I realized that I didn't have to be able to compete with the specialists. I just needed to stop working on the same playing field that everyone else was. Instead of thinking vertically — climbing the industry ladder — I had to think laterally: What contacts did I have outside of the film industry? What skills did I have that I could sell along with my film school training?
Over the past few years, I’ve made money working dozens of different gigs — some related to my college training, others from completely different fields. Here are just a few of them:
I’ve delivered organic vegetables;mapped LA neighborhoods for a travel website; packed boxes for a subscription-based start-up; edited Kickstarter videos for local businesses; judged a high school debate tournament; worked behind-the-scenes at a wine tasting; and helped an MBA student get organized.
I started to take gigs on a case-by-case basis and turn down those that I didn't have time for or didn't want to do. Some days, I managed to squeeze in two or three different gigs — or work on personal projects during down-time. Best of all, I got to do something different every day — going behind-the-scenes of various industries and start-up businesses, and gaining valuable work experience in the process.
As far as I’m concerned, there has never been a better time to be a freelancer. The new generation of peer-to-peer websites — the “Share Economy” — makes it easier than ever to find freelance work. Here are five simple ideas to help you freelance laterally:
1. Put yourself out there. Everywhere. I create a profile on nearly every job-matching website that I come across. You never know which will prove most useful to you. Some I haven't been back to since, while others have become a substantial part of my monthly income.
— Can you run errands? Try Taskrabbit
— Have a room you barely use? Try Airbnb
— A car you hardly drive? RelayRides
— Do you babysit? Urbansitter
— Walk dogs? Rover
— How about airport pick-ups? Lyft
— Are you an awesome tour guide? Vayable
— Can you mystery shop? Gigwalk
— Can you cook? Feastly
2. You don't have to be the best at your skill — just better at it than your client. Let's say you're a film school grad, like me. Videography is only a small part of my freelance work, so it doesn't make sense to invest in lights or other equipment that a full-time videographer would have. This means I can't take the really well-paying gigs that some of my friends can. But simply knowing more about video than my clients do means I'm valuable to them.
We often confuse proficiency with mastery. We forget that the “experts” are just a small portion of the people working in their field, all with varying degrees of proficiency. Sometimes, becoming an expert an a field isn’t the best way to earn a living.
3. Take advantage of smartphones and geography. I live in LA, where many of my friends face hour-long commutes to and from work each day. While I can't avoid traffic, I can make the layout of the city work for me. If I'm on a gig in one part of town, I'll hop on my iPhone and see if there are any other gigs in the area. I might luck out and score a gig in a neighborhood that I was going to anyway.

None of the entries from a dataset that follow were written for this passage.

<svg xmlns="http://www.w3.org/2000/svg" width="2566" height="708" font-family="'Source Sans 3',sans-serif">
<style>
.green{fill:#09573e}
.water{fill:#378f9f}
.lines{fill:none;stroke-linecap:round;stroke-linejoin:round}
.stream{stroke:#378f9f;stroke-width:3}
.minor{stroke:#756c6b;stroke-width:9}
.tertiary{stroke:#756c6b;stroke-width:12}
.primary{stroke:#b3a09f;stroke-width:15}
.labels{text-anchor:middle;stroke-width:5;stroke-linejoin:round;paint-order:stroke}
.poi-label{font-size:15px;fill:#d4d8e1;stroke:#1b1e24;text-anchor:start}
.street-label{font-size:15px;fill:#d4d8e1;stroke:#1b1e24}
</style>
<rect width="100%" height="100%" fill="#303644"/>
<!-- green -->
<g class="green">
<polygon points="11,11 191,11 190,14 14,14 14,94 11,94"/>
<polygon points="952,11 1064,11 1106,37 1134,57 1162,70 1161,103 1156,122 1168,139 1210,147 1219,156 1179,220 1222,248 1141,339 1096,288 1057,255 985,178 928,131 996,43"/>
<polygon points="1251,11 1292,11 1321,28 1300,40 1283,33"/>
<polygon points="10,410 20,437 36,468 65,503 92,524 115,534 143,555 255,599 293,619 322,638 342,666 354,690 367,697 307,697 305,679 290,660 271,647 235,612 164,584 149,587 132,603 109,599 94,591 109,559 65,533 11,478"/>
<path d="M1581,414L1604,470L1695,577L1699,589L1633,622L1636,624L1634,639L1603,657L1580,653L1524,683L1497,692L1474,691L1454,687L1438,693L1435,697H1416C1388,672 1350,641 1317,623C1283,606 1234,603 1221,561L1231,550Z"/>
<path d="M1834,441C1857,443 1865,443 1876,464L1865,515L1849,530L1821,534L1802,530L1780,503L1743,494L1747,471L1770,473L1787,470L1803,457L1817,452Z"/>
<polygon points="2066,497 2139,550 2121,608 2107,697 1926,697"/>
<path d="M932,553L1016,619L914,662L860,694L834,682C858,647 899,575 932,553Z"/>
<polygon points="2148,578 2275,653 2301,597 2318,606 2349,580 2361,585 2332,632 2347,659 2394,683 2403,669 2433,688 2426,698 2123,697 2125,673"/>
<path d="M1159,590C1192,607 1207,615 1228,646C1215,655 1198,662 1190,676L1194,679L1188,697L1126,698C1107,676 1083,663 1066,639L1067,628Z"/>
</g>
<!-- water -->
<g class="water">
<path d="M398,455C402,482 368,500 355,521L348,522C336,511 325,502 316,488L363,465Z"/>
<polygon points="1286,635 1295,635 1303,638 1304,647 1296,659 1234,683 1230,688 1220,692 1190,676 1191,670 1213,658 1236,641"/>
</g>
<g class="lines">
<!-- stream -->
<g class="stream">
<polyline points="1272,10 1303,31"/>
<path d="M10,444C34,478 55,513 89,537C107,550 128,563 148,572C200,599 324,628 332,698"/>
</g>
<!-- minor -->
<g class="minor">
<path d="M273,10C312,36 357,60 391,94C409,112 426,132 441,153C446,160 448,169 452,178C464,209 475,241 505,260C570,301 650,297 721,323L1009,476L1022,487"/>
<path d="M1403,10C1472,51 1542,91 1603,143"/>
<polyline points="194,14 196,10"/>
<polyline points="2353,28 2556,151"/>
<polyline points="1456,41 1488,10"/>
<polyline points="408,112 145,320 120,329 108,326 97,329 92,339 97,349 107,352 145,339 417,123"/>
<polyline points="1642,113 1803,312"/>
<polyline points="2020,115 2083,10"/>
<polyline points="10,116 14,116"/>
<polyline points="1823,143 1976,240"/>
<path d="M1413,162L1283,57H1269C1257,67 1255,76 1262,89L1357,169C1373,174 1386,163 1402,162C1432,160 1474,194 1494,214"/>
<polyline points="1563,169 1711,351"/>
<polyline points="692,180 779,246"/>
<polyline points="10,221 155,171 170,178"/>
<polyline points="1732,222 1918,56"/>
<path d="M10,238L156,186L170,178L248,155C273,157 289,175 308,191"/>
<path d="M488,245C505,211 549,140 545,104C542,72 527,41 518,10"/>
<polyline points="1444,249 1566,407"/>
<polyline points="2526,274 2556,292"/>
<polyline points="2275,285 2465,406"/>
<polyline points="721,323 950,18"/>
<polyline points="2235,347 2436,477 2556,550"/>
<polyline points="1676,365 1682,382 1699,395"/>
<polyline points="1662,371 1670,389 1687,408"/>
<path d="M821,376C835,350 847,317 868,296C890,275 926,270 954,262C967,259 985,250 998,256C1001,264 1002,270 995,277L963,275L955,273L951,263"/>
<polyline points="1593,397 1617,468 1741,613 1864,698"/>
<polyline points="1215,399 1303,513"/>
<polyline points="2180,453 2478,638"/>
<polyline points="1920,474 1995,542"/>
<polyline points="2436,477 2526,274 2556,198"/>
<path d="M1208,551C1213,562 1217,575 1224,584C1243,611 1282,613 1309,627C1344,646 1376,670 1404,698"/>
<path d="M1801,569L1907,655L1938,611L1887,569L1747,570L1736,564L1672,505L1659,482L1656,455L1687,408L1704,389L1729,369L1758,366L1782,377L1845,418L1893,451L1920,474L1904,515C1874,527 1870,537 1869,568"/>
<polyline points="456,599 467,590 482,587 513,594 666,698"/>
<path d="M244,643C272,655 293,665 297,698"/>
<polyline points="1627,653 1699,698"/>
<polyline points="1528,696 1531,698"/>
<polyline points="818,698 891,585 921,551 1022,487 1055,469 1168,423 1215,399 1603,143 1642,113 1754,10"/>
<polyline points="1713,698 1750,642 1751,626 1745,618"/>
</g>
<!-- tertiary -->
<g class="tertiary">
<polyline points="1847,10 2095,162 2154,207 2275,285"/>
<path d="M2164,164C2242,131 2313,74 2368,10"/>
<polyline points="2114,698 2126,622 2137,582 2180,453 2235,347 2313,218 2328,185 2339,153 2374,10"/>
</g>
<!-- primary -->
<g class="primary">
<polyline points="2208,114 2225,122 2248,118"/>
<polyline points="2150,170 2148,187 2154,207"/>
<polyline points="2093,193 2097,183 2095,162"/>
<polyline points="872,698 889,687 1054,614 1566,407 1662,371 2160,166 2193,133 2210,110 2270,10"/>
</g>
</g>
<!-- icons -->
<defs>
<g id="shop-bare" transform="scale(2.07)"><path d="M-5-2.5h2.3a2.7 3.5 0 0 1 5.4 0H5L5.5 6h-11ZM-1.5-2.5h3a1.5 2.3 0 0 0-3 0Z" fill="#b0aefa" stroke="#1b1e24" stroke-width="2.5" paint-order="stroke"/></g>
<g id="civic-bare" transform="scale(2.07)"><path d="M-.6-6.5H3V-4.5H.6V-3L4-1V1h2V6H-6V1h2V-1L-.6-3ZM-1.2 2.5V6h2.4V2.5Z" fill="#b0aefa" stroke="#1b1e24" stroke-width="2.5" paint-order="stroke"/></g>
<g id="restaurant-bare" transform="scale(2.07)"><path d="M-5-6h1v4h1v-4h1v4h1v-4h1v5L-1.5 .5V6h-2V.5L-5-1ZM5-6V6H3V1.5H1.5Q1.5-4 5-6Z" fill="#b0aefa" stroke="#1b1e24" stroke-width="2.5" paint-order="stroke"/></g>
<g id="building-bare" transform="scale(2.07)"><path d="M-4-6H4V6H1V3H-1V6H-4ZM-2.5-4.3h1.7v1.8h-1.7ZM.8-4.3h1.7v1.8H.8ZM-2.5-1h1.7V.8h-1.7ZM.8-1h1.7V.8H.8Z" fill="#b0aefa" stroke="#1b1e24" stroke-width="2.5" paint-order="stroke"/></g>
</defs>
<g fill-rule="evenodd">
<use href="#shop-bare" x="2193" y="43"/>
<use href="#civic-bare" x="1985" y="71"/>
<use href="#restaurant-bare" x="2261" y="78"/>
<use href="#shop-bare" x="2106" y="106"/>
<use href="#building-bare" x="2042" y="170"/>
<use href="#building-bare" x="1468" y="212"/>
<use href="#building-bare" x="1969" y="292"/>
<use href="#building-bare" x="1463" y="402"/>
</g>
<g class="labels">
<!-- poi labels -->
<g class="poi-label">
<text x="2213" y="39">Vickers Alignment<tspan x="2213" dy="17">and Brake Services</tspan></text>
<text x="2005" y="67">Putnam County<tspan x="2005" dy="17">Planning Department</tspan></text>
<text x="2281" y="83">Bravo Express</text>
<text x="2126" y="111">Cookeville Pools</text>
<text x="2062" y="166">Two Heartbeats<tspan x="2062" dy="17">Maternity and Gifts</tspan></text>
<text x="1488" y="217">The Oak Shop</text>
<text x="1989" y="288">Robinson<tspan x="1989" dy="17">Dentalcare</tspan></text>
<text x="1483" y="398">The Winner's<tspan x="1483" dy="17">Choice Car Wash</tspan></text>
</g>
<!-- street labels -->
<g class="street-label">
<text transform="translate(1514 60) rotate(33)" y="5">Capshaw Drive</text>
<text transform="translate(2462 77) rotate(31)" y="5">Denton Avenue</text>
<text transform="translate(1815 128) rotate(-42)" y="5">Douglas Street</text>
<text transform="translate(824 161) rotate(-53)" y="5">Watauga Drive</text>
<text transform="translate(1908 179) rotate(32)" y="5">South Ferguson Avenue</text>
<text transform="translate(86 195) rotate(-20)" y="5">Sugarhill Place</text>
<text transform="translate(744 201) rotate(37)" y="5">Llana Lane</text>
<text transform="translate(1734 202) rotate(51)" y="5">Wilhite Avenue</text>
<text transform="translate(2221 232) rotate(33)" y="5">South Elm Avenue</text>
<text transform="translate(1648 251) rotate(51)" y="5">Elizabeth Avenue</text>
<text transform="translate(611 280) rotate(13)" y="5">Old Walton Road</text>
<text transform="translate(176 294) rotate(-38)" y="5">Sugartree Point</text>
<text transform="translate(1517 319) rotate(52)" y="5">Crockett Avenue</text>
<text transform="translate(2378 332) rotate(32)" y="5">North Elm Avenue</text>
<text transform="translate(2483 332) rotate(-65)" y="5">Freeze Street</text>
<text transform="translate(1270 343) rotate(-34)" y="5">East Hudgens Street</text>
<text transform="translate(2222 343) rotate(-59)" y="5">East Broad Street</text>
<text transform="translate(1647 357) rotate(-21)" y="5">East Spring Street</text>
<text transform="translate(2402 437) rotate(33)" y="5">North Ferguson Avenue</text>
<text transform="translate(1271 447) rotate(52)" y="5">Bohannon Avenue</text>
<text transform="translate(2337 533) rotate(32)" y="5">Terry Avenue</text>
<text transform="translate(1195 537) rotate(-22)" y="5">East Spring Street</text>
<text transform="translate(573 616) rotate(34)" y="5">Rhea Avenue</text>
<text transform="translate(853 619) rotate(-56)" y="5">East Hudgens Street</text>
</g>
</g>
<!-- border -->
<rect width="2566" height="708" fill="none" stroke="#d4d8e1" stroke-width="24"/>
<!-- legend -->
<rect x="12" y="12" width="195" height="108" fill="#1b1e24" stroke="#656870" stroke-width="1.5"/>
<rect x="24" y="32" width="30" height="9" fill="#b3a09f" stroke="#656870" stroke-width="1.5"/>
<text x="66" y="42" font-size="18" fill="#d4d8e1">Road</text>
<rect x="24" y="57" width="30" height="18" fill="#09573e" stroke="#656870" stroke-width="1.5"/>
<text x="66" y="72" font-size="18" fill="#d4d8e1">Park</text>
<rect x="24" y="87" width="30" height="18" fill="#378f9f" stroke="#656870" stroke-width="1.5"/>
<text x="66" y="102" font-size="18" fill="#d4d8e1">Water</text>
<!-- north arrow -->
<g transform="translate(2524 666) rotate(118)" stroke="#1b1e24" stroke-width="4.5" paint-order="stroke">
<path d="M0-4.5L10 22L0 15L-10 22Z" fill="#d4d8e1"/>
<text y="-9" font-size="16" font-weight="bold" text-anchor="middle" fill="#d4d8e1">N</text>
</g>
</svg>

4. Set a price. Get the work done. Get paid. Even well-meaning clients can get distracted and forget to pay an invoice.That's why I like sites like Airbnb and Taskrabbit, which charge the client's credit card directly, so you don't have to. If you’re getting paid in person, then get a credit card reader for your smartphone, so the customer can pay you as soon as the job is completed. You'll pay a small fee for each transaction, but it's better than waiting months for a customer to pay your invoice.
5. Finally, don't be afraid to outsource work. Freelancing is a lot like running a business. It might seem counter-intuitive to hire outside help if you're still struggling to get by, but a little bit of weight off your shoulders can earn you more income in the long run. Sure, it’s good to be self-reliant, but not if it’s taking you hours to add page numbers to your manuscript or change the color of your website. Find a friend to give you a tutorial, or hire a virtual assistant.
Lateral Freelancing isn’t for everyone — some of us really do want to be specialists — but for those of us who enjoy novelty, or who aren’t ready to commit to a single career path, it’s a promising option.